Wednesday, July 12, 2017

EP review: Lonestar by Hayley Marsten

Lonestar is the second EP from Queensland singer-songwriter Hayley Marsten and by her own reckoning it is quite a different work to the first. Marsten has a wonderful, rich, nuanced voice and a great sense of pace in her lyrics. There's an art to how to tell a story in a form as short as a song - what to reveal and when - and Marsten doesn't rush what she's doing. That sense of ease in the singing and storytelling automatically puts listeners at ease: if you don't feel like the artist has anything to prove, you know that they're not asking anything of you other than to listen.

The title song is about being left 'in a lonestar state' after the end of a relationship, and while it could be about wallowing in an ending, Marsten sounds almost defiant, just as she does on the first track, 'Second Fiddle'. The six tracks are a balance of ballad and nicely uptempo; there's the odd love song ('Cash' and 'Until You') but Marsten avoids the saccharine, swelling chorus and instead opts for genuine sweetness.

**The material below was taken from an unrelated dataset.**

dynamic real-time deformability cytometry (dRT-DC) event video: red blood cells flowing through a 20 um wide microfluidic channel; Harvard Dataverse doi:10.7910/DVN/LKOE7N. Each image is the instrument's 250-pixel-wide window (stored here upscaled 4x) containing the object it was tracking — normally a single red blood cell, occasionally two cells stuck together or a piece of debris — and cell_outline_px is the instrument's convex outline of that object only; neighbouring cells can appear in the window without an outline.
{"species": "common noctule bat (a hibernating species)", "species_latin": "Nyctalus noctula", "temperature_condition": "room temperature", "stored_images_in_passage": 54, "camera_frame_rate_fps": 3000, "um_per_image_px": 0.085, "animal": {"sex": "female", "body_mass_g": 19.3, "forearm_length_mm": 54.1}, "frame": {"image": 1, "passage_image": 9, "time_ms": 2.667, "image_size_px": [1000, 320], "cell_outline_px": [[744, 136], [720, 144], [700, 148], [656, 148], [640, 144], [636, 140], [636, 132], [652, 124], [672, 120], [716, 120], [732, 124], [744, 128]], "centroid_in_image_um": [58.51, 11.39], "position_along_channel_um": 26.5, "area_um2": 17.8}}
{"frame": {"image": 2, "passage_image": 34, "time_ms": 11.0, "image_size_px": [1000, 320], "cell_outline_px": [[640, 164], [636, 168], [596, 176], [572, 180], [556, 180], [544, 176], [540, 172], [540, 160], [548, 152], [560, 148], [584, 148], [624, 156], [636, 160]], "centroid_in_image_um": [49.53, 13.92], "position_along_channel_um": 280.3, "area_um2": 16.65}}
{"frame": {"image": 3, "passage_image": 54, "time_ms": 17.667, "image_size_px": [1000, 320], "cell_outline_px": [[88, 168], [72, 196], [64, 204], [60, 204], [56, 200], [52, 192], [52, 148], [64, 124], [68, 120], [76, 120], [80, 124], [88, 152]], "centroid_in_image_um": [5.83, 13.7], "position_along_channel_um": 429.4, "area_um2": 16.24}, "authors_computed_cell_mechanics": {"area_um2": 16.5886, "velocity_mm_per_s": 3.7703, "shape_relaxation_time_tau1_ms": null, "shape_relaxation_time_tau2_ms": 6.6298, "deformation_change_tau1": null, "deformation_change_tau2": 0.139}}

I have only one complaint about this EP: that there isn't more of it. In some ways these six songs sound like half of an album - or maybe I just want them to be. Instead I'll take them as evidence that Marsten easily has an album in her, and hopefully not too far away. She's a fantastic emerging talent in Australian country music with the right talent, pedigree and drive behind her - and the big audiences can't be too far away.